Task
Report every line in the listing below where the string "create" shows up.

"""

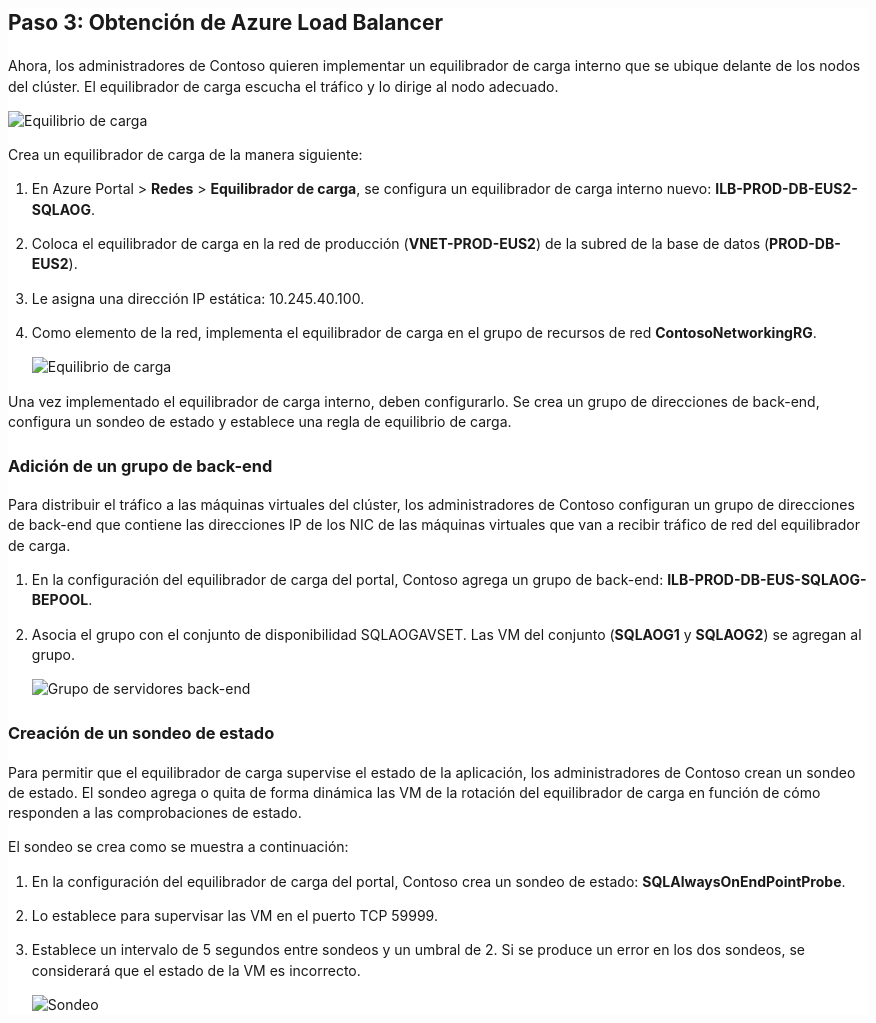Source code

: ## <a name="step-3-deploy-the-azure-load-balancer"></a>Paso 3: Obtención de Azure Load Balancer

Ahora, los administradores de Contoso quieren implementar un equilibrador de carga interno que se ubique delante de los nodos del clúster. El equilibrador de carga escucha el tráfico y lo dirige al nodo adecuado.

![Equilibrio de carga](media/contoso-migration-rehost-vm-sql-ag/architecture-lb.png)

Crea un equilibrador de carga de la manera siguiente:

1. En Azure Portal > **Redes** > **Equilibrador de carga**, se configura un equilibrador de carga interno nuevo: **ILB-PROD-DB-EUS2-SQLAOG**.
2. Coloca el equilibrador de carga en la red de producción (**VNET-PROD-EUS2**) de la subred de la base de datos (**PROD-DB-EUS2**).
3. Le asigna una dirección IP estática: 10.245.40.100.
4. Como elemento de la red, implementa el equilibrador de carga en el grupo de recursos de red **ContosoNetworkingRG**.

    ![Equilibrio de carga](media/contoso-migration-rehost-vm-sql-ag/lb-create.png)

Una vez implementado el equilibrador de carga interno, deben configurarlo. Se crea un grupo de direcciones de back-end, configura un sondeo de estado y establece una regla de equilibrio de carga.

### <a name="add-a-back-end-pool"></a>Adición de un grupo de back-end

Para distribuir el tráfico a las máquinas virtuales del clúster, los administradores de Contoso configuran un grupo de direcciones de back-end que contiene las direcciones IP de los NIC de las máquinas virtuales que van a recibir tráfico de red del equilibrador de carga.

1. En la configuración del equilibrador de carga del portal, Contoso agrega un grupo de back-end: **ILB-PROD-DB-EUS-SQLAOG-BEPOOL**.
2. Asocia el grupo con el conjunto de disponibilidad SQLAOGAVSET. Las VM del conjunto (**SQLAOG1** y **SQLAOG2**) se agregan al grupo.

    ![Grupo de servidores back-end](media/contoso-migration-rehost-vm-sql-ag/backend-pool.png)

### <a name="create-a-health-probe"></a>Creación de un sondeo de estado

Para permitir que el equilibrador de carga supervise el estado de la aplicación, los administradores de Contoso crean un sondeo de estado. El sondeo agrega o quita de forma dinámica las VM de la rotación del equilibrador de carga en función de cómo responden a las comprobaciones de estado.

El sondeo se crea como se muestra a continuación:

1. En la configuración del equilibrador de carga del portal, Contoso crea un sondeo de estado: **SQLAlwaysOnEndPointProbe**.
2. Lo establece para supervisar las VM en el puerto TCP 59999.
3. Establece un intervalo de 5 segundos entre sondeos y un umbral de 2. Si se produce un error en los dos sondeos, se considerará que el estado de la VM es incorrecto.

    ![Sondeo](media/contoso-migration-rehost-vm-sql-ag/nlb-probe.png)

"""

Solution to this exercise
    ![Equilibrio de carga](media/contoso-migration-rehost-vm-sql-ag/lb-create.png)
### <a name="create-a-health-probe"></a>Creación de un sondeo de estado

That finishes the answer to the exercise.